Leur activité principale ? L’enlèvement contre rançon. Selon le cabinet SBM Intelligence, ce business illicite aurait généré environ 1,66 million de dollars rien qu’entre juillet 2024 et juin 2025. Une somme probablement sous-estimée tant les familles payent souvent en secret pour éviter les représailles.
Le mois de novembre 2025 a été particulièrement meurtrier : plus de 400 personnes – écoliers, fidèles religieux, agriculteurs, une mariée et ses demoiselles d’honneur… – ont été enlevées en seulement quinze jours. Un chiffre qui donne le vertige.
Pourquoi les écoles sont-elles devenues des cibles privilégiées ?
Les établissements scolaires, surtout ceux situés en zone rurale, offrent plusieurs avantages aux ravisseurs :
- Des centaines d’otages potentiels regroupés au même endroit
- Une sécurité souvent minimale (un ou deux gardiens mal armés)
- Des familles prêtes à tout pour récupérer leurs enfants
- Une forte couverture médiatique qui met la pression sur les autorités
Le résultat est tragique : des milliers d’écoles ont fermé ces dernières années dans le nord du pays.
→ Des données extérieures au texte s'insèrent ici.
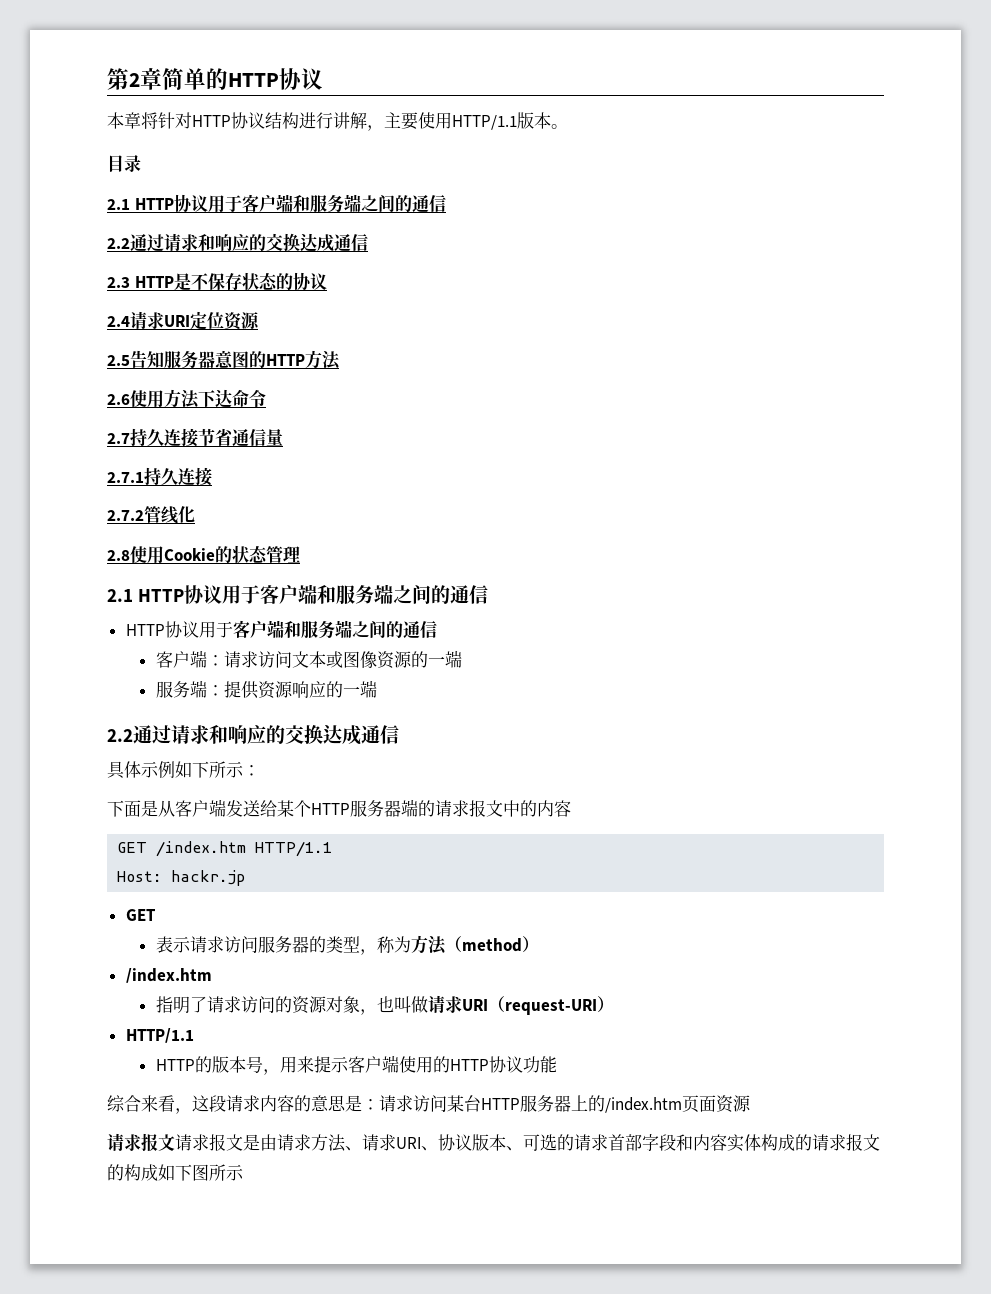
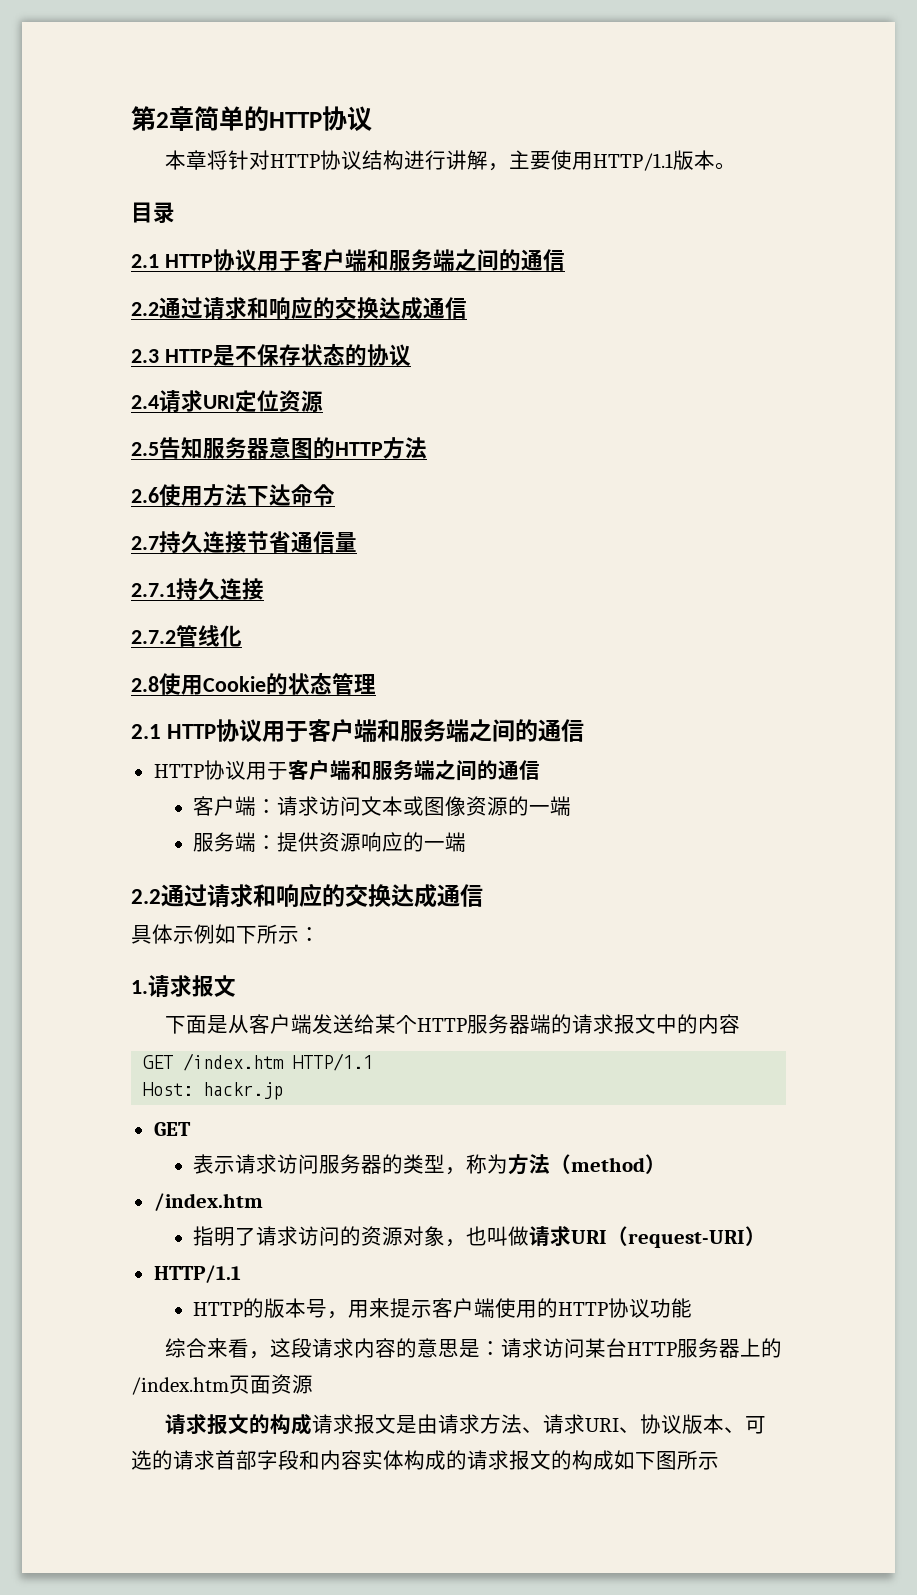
(260, 770) none -> [131,975,236,998] // 1.请求报文
(175, 1142) none -> [249,1413,313,1435] 的构成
Des générations entières grandissent dans la peur ou sans éducation.
Que font vraiment les autorités face à cette crise ?
Officiellement, l’armée et la police multiplient les opérations. Des unités spéciales ont été créées, des récompenses promises pour toute information. Pourtant, sur le terrain, les résultats restent mitigés.
Beaucoup d’observateurs pointent du doigt la corruption, le manque de coordination entre les différents corps de sécurité, et parfois même la collusion entre certains éléments des forces de l’ordre et les bandits.
Le paiement de rançons, même s’il est officiellement interdit, reste une pratique courante. Certaines sources estiment que des millions de dollars ont déjà été versés ces dernières années, alimentant directement le cercle vicieux.
L’espoir fragile des familles
À Minna, les 100 enfants libérés vont maintenant passer par une série d’examens médicaux et psychologiques. Beaucoup portent encore les marques de leur captivité : maigreur, regards hagards, cauchemars.
Pour les parents des 165 autres, l’attente continue. Chaque appel téléphonique fait bondir le cœur. Chaque nouvelle du jour est scrutée avec angoisse. Ils n’ont qu’un seul souhait : revoir leurs enfants avant Noël.
Dans ce Nigeria meurtri mais résilient, l’histoire de St. Mary n’est malheureusement qu’un épisode parmi tant d’autres. Elle rappelle à quel point la sécurité des enfants reste une priorité absolue, et à quel point le chemin est encore long pour que plus jamais une classe entière ne disparaisse en pleine nuit.
On ne peut qu’espérer que les promesses du gouverneur se réaliseront rapidement. Que les 165 enfants restants fouleront bientôt, eux aussi, le sol de Minna, sains et saufs. Et que, un jour peut-être, les écoles nigérianes redeviendront simplement des lieux d’apprentissage… et non des cibles.